▸ Text block
----
Fried catfish with hushpuppies and chipotle dipping sauce

Servings 4
Author Lisa Fain

Ingredients

Ingredients for the catfish:

  • 1 pound catfish fillets, cut into inch-wide strips
  • 1 teaspoon kosher salt
  • 1 teaspoon black pepper
  • 1 cup yellow cornmeal
  • 2 large eggs
  • 1/2 cup whole milk
  • Oil for frying

Ingredients for the hush puppies:

  • 3/4 cup yellow cornmeal
  • 1/3 cup all-purpose flour
  • 1/2 teaspoon baking powder
  • 1/4 teaspoon baking soda
  • 1/2 teaspoon kosher salt
  • Oil for frying
  • 1/2 cup milk or buttermilk
  • 1 large egg
  • 2 teaspoons canola oil or melted bacon drippings
  • 1 jalapeño, seeded and finely diced
  • 1/3 cup diced onions

Ingredients for the chipotle-lime mayonnaise:

  • 2 chipotle chiles in adobo sauce, chopped
  • 1 teaspoon freshly squeezed lime juice
  • 1 cup mayonnaise
  • 1 tablespoon chopped cilantro

Instructions

  • To prepare the catfish, salt and pepper the fillets with half the salt and pepper. Put the cornmeal on a plate and stir in the remaining salt and pepper. Beat the eggs and milk together in a bowl. Dip the fillets in egg-milk mixture and then dredge in cornmeal, covering both sides.
----
▸ Data for analysis
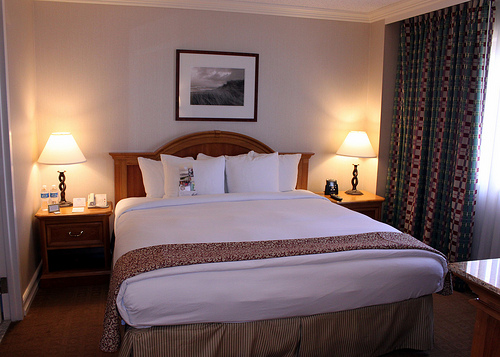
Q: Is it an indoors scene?
A: Yes, it is indoors.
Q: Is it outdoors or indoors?
A: It is indoors.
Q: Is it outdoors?
A: No, it is indoors.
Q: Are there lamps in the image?
A: Yes, there is a lamp.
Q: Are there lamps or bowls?
A: Yes, there is a lamp.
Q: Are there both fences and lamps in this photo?
A: No, there is a lamp but no fences.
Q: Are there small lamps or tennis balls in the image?
A: Yes, there is a small lamp.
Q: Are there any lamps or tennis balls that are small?
A: Yes, the lamp is small.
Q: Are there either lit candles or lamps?
A: Yes, there is a lit lamp.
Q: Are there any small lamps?
A: Yes, there is a small lamp.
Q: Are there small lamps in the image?
A: Yes, there is a small lamp.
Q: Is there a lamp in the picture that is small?
A: Yes, there is a lamp that is small.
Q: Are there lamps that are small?
A: Yes, there is a lamp that is small.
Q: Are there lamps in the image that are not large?
A: Yes, there is a small lamp.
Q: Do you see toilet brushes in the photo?
A: No, there are no toilet brushes.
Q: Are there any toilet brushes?
A: No, there are no toilet brushes.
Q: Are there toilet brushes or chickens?
A: No, there are no toilet brushes or chickens.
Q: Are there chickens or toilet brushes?
A: No, there are no toilet brushes or chickens.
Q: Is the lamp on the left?
A: Yes, the lamp is on the left of the image.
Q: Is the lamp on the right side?
A: No, the lamp is on the left of the image.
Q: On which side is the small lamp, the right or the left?
A: The lamp is on the left of the image.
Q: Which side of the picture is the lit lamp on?
A: The lamp is on the left of the image.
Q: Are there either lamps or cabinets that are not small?
A: No, there is a lamp but it is small.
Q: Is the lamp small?
A: Yes, the lamp is small.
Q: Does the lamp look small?
A: Yes, the lamp is small.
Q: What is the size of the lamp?
A: The lamp is small.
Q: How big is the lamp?
A: The lamp is small.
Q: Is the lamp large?
A: No, the lamp is small.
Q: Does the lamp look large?
A: No, the lamp is small.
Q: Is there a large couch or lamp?
A: No, there is a lamp but it is small.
----
▸ What is needed
In the recipe, what two ingredients are beaten together in a bowl to prepare the catfish?

▸ Exercise output
The eggs and milk.